Search the data for "output". Each line containing it is to be copied.

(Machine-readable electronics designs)
################
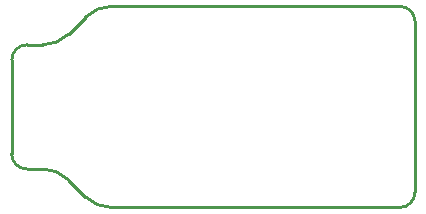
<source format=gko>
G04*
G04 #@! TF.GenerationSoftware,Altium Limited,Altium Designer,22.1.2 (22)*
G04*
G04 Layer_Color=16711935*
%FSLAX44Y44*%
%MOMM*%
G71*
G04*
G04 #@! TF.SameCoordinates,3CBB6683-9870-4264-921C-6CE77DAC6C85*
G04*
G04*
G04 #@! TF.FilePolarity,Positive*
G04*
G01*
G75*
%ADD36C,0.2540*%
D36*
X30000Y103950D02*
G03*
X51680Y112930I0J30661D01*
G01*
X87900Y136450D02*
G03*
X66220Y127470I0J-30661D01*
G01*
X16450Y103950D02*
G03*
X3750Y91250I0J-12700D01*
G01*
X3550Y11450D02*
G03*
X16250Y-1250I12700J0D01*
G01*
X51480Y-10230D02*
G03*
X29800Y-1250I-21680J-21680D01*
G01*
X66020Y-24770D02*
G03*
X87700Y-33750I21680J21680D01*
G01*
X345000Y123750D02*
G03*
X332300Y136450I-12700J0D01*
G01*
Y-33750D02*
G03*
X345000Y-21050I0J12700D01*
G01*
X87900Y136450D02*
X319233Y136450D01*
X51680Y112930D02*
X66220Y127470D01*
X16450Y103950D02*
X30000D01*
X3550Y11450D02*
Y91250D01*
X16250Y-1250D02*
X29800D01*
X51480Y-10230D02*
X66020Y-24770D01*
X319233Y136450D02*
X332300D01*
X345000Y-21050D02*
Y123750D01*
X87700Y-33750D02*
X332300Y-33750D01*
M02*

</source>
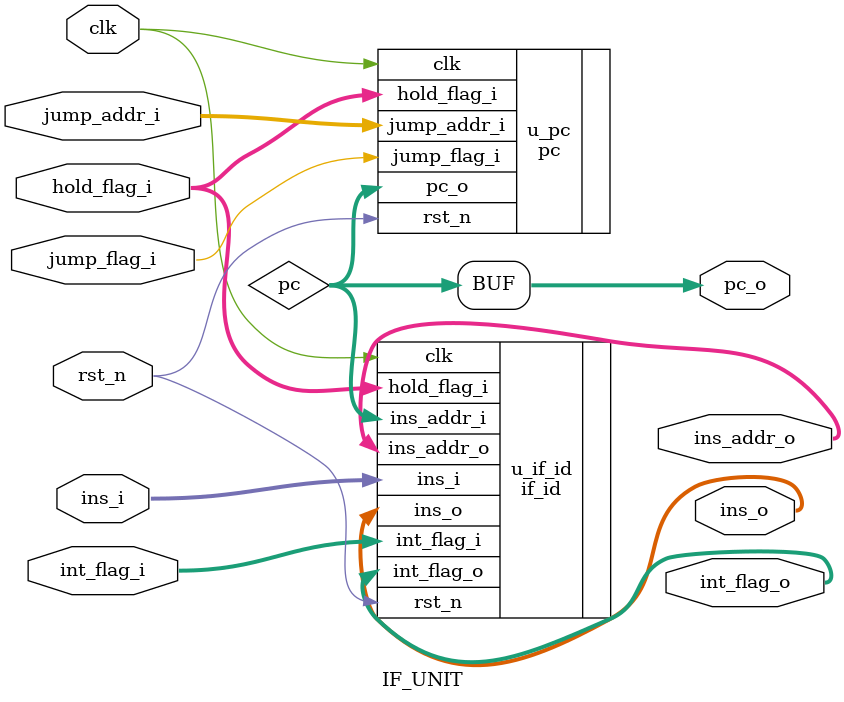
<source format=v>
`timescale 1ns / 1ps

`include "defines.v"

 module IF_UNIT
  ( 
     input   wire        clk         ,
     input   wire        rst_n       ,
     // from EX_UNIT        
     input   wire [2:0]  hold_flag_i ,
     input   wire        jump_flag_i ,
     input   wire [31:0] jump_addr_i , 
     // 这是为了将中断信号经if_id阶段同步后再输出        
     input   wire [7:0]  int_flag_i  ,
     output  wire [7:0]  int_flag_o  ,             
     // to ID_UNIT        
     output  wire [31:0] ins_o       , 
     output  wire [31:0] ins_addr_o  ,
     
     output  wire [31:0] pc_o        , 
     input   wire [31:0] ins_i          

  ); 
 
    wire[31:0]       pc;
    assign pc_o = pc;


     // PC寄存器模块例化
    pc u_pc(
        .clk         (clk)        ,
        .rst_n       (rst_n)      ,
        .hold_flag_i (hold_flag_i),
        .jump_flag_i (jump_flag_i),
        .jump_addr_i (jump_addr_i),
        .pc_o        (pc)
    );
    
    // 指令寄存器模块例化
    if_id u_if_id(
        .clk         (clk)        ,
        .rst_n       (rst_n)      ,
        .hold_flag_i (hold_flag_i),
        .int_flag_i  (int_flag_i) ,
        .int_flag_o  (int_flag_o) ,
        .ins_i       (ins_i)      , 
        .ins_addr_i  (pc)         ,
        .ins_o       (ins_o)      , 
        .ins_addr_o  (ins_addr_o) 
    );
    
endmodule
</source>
################
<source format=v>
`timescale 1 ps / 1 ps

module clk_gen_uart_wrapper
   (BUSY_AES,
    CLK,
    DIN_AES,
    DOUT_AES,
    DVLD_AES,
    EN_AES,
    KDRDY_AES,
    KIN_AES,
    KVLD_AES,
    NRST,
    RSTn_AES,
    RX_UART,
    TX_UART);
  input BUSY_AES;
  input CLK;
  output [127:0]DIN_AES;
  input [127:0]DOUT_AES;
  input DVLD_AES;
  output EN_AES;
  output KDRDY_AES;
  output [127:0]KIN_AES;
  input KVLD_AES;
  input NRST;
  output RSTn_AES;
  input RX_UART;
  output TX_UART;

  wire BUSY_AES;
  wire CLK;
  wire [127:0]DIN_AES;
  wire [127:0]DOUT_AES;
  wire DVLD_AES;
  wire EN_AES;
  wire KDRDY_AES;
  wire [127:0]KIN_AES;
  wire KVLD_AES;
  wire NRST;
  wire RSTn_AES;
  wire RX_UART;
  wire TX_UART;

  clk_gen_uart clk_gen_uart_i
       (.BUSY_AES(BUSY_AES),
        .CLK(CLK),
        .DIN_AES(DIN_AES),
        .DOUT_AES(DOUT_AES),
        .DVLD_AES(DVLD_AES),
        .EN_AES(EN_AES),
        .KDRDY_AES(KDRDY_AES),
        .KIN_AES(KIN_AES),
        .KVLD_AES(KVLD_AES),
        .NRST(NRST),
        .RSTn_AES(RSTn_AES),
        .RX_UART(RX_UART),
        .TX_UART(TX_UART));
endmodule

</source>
################
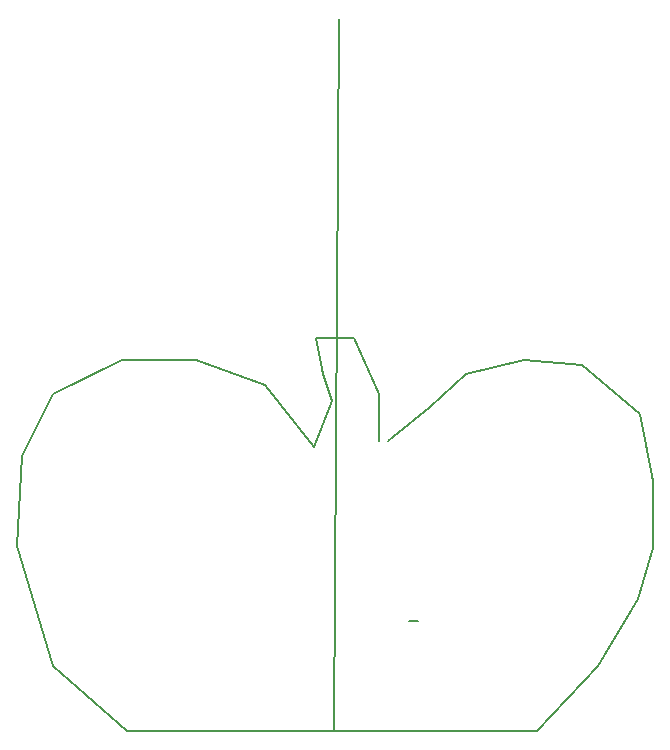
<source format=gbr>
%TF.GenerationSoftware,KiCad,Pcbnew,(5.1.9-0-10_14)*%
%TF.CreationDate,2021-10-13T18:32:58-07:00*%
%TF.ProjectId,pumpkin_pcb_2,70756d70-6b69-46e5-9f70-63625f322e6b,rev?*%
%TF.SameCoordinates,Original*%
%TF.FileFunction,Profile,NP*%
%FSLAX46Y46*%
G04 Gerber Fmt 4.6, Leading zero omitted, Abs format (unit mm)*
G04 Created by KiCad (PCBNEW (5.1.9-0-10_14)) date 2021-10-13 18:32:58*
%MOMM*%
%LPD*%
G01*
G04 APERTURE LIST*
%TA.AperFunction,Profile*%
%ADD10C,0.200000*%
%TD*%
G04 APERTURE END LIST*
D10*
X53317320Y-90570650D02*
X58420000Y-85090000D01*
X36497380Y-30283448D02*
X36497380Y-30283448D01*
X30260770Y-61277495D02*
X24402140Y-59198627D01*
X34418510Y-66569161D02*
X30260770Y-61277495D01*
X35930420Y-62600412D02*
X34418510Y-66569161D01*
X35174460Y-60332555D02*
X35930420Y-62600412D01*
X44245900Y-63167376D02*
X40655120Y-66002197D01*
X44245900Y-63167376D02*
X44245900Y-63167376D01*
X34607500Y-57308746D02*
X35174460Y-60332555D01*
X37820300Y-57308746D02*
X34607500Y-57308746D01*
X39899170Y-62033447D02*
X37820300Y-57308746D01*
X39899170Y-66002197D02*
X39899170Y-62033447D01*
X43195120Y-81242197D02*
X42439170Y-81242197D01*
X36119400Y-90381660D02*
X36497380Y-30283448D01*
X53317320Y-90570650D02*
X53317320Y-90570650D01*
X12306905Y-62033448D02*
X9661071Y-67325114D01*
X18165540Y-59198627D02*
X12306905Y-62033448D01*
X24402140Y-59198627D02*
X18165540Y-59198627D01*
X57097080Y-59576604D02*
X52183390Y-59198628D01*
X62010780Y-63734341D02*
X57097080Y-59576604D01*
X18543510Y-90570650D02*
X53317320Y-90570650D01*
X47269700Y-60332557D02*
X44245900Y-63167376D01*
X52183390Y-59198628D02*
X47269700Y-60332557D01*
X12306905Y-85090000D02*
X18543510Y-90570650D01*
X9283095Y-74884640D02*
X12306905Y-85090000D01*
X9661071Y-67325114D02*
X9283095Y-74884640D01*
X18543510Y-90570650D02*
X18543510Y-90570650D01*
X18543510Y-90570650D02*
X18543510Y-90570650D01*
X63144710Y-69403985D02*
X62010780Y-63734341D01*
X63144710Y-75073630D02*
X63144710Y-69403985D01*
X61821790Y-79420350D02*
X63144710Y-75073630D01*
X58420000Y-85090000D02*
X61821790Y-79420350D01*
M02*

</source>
################
Expected answer ::
     output  wire [7:0]  int_flag_o  ,             
     output  wire [31:0] ins_o       , 
     output  wire [31:0] ins_addr_o  ,
     output  wire [31:0] pc_o        , 
  output [127:0]DIN_AES;
  output EN_AES;
  output KDRDY_AES;
  output [127:0]KIN_AES;
  output RSTn_AES;
  output TX_UART;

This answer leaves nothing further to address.